Current Relationship Investment
You probably think you’re a good friend. A decent partner. Someone who cares about their people.
And you probably do care. Caring isn’t the issue. Investment is.
There’s a massive gap between caring about someone and investing in the relationship. Caring is a feeling. Investment is behavior. And behavior is what the other person experiences. They can’t feel your caring. They can only see what you do.
The Investment Audit
Investment in a relationship means three things:
Time. Not time spent near each other. Time spent in actual contact — talking, doing things together, being present with each other. Scrolling your phone while your partner watches TV in the same room doesn’t count. Being in a group chat where you mostly lurk doesn’t count.
Attention. When you are with this person, where is your attention? On them? On your phone? On what you’re going to say next? On the clock? Full attention is rare, and people can feel the difference. Someone who gives you twenty minutes of full attention creates more connection than someone who gives you three hours of half-attention.
Initiative. Do you reach out? Do you suggest things? Do you follow up? Or do you wait for the other person to do all of that? Most people think they initiate more than they do. Track it for a week and the reality usually surprises people.
Where the Gap Lives
The gap between what you think you invest and what you invest tends to hide in a few places.
Busyness. “I’ve been so busy” is the universal excuse for not investing. But busyness is a choice. You found time for everything else that mattered to you.
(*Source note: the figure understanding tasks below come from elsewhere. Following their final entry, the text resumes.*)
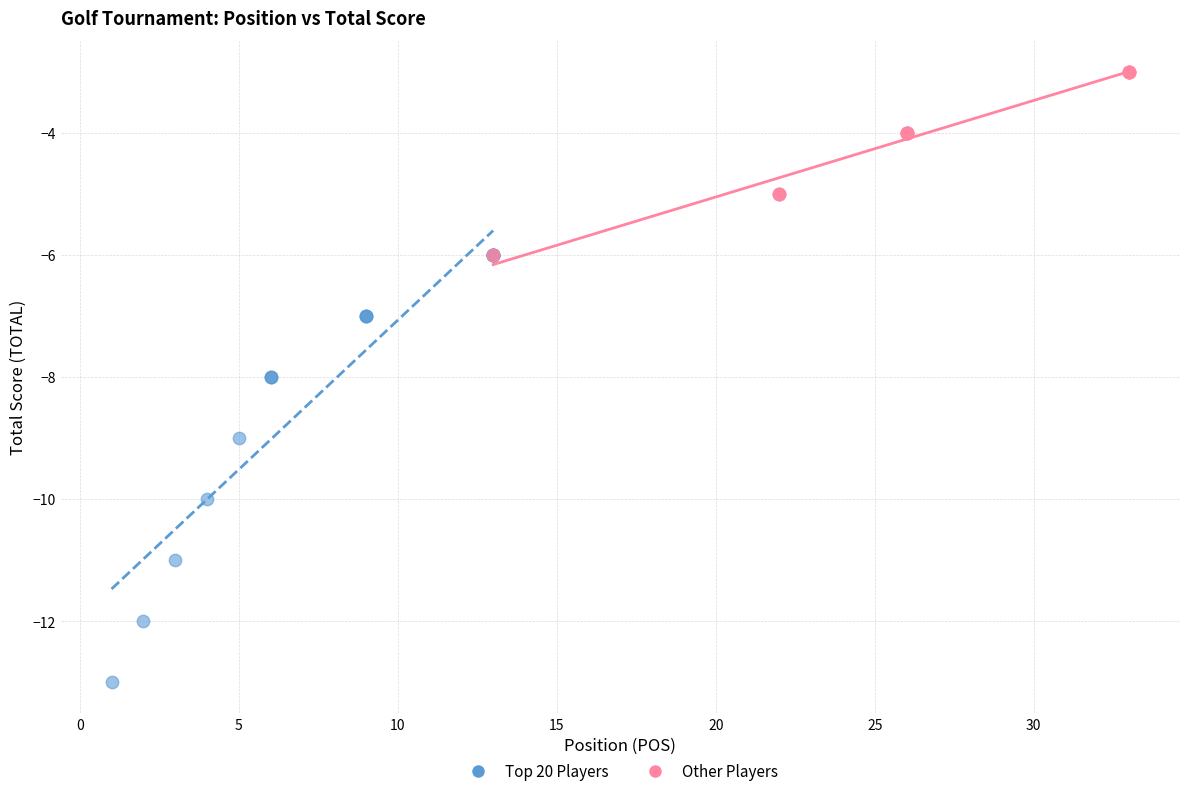

Which series reaches the maximum Y coordinate?

Other Players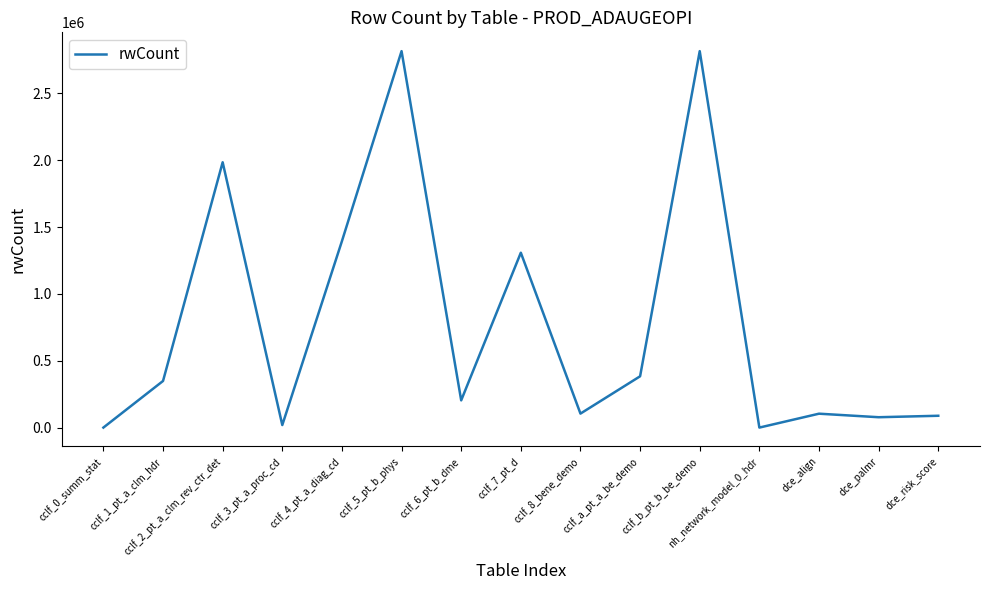

At which category does the data reach its first local valley?

cclf_3_pt_a_proc_cd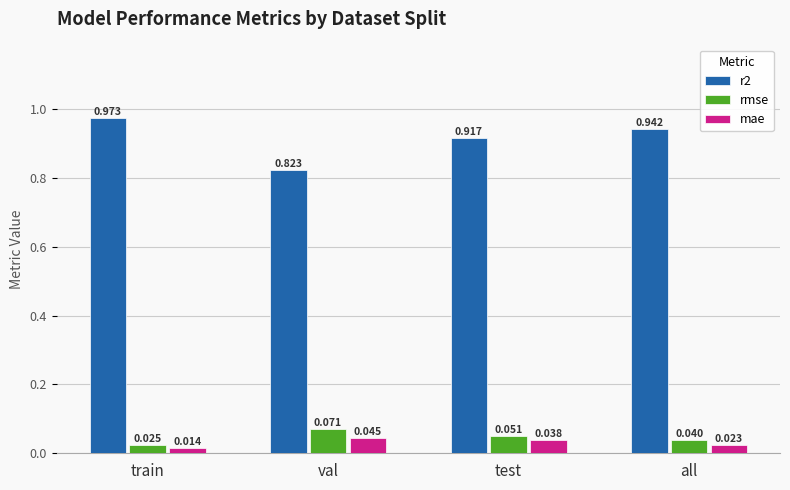

Is the value of r2 at train greater than the value of rmse at all?

Yes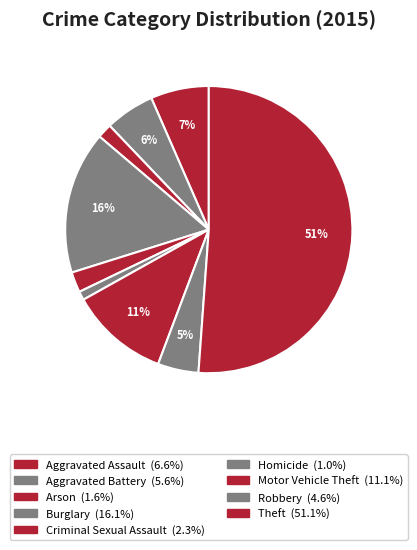

To the nearest percent, what portion does Criminal Sexual Assault represent?

2%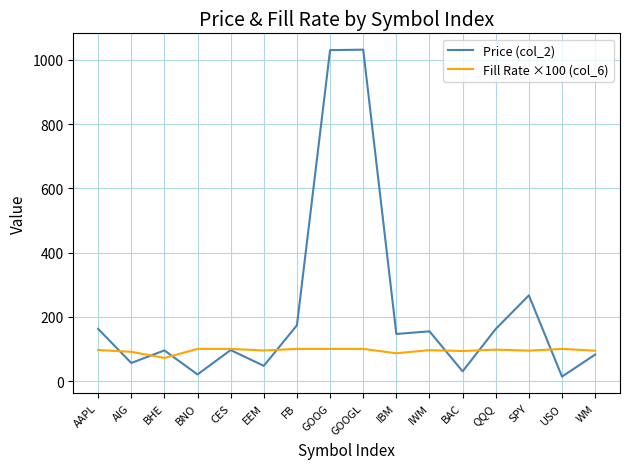

Which series has the widest spread of values?

Price (col_2)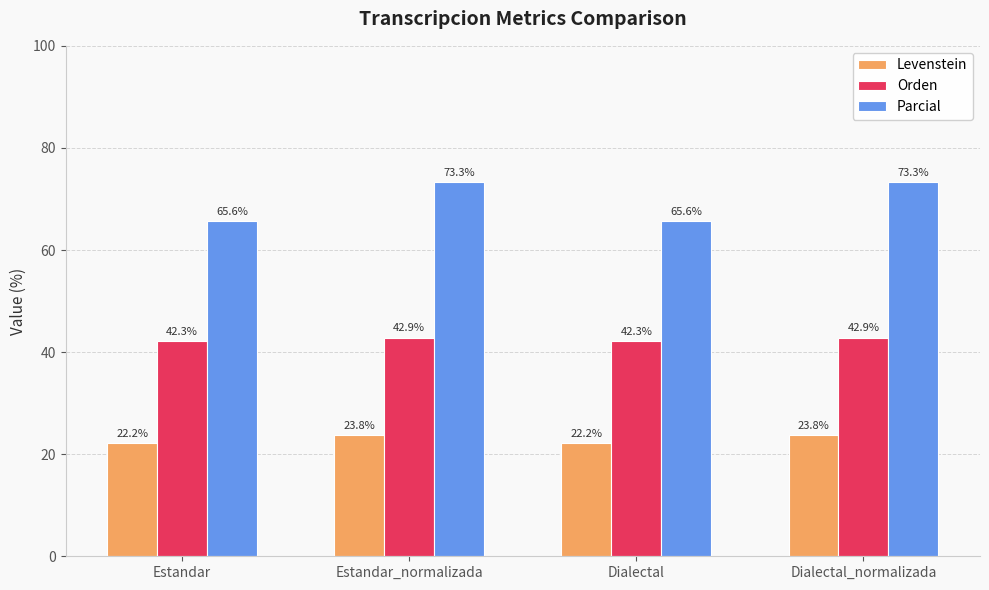

Count the number of data series in this chart.

3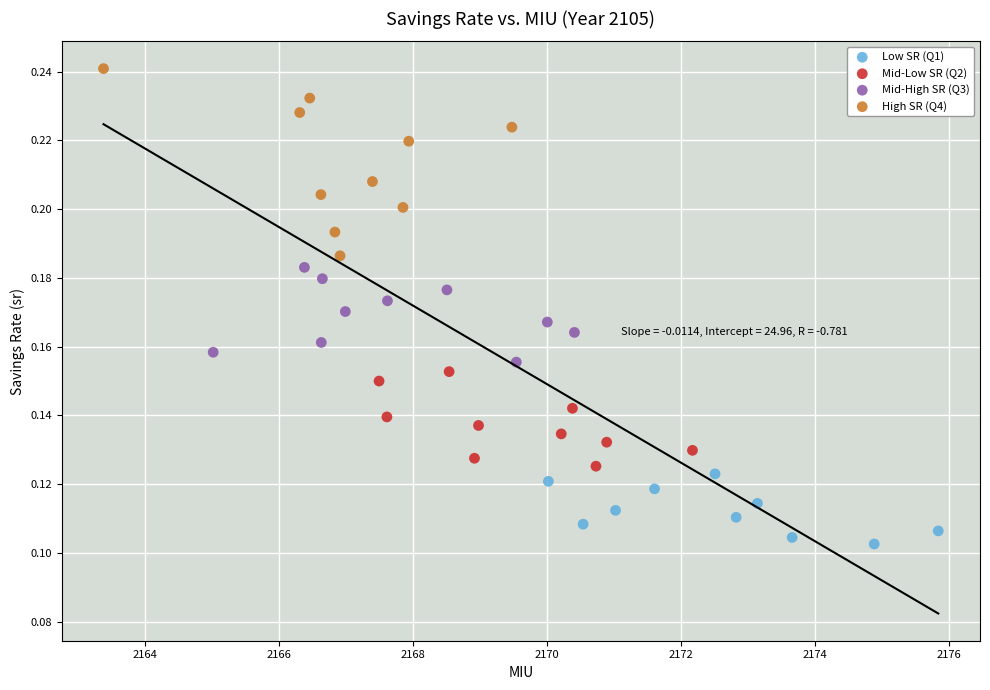

Which series contains the lowest Y value?

Low SR (Q1)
The question is whether this relationship made the cut.
Assumption of continuity. “They know I care.” Maybe. But relationships aren’t savings accounts where deposits from three years ago still earn interest. Connection requires current deposits. The person you haven’t called in six months isn’t experiencing your care. They’re experiencing your absence.
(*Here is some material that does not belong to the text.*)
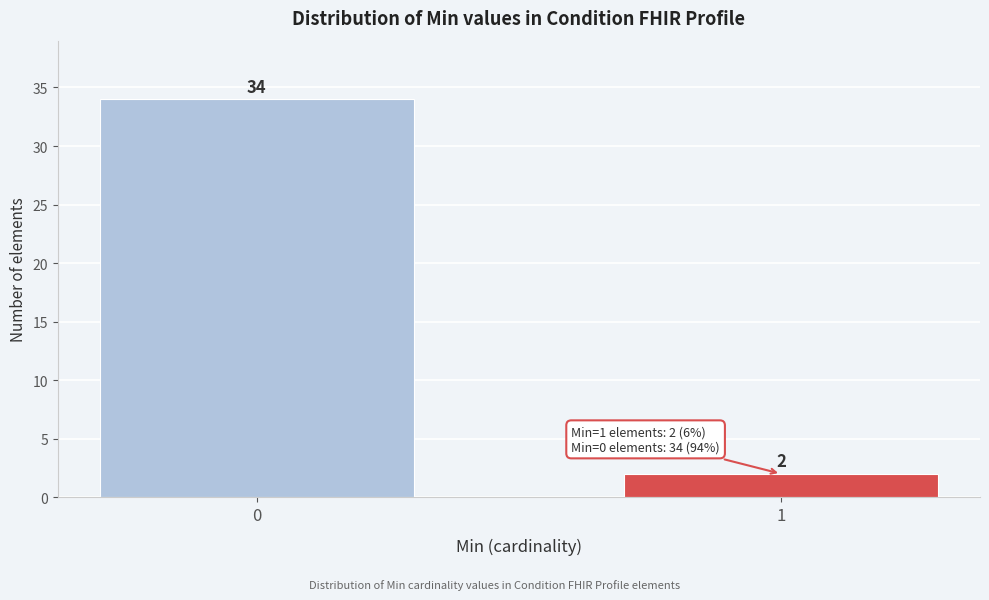

Reading right to left, list all the values displayed in this chart.

2	34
Mental versus actual. You think about calling someone. You intend to text them back. You plan to spend quality time this weekend. None of that is investment. It’s intention. Intention without action is just wishful thinking with extra steps.
The Uncomfortable Part
When you do this audit honestly, you’ll probably discover that you invest less than you thought. That some relationships you consider important are running on fumes. That you’ve been coasting — assuming the connection would maintain itself while you focused elsewhere.
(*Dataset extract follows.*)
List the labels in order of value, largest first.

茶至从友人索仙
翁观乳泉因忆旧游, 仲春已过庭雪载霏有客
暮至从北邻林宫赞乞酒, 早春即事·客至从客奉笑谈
This isn’t cause for guilt. Guilt is useless here. It’s cause for information. You now know where you stand, not where you imagined you stood.
From accurate information, you can make real decisions. From illusion, you can only make accidental ones.
Today’s Practice
Pick your five most important relationships. Partner, family members, close friends — whoever matters most to you.
For each one, rate yourself honestly on three scales, 1-10:
Time: How much actual contact time do you give this relationship per week? (1 = almost none, 10 = daily meaningful contact)
Attention: When you’re with this person, how present are you? (1 = mostly distracted, 10 = fully engaged)
Initiative: How often do you reach out, suggest, follow up? (1 = never initiate, 10 = regularly initiate)
Write down the numbers. Look at them.
If any relationship scores below 5 on all three, that relationship is running on inertia. It’s surviving on what was built before, not on anything happening now.
Pick one relationship where the gap between what you care and what you invest is widest. That’s your focus for this unit.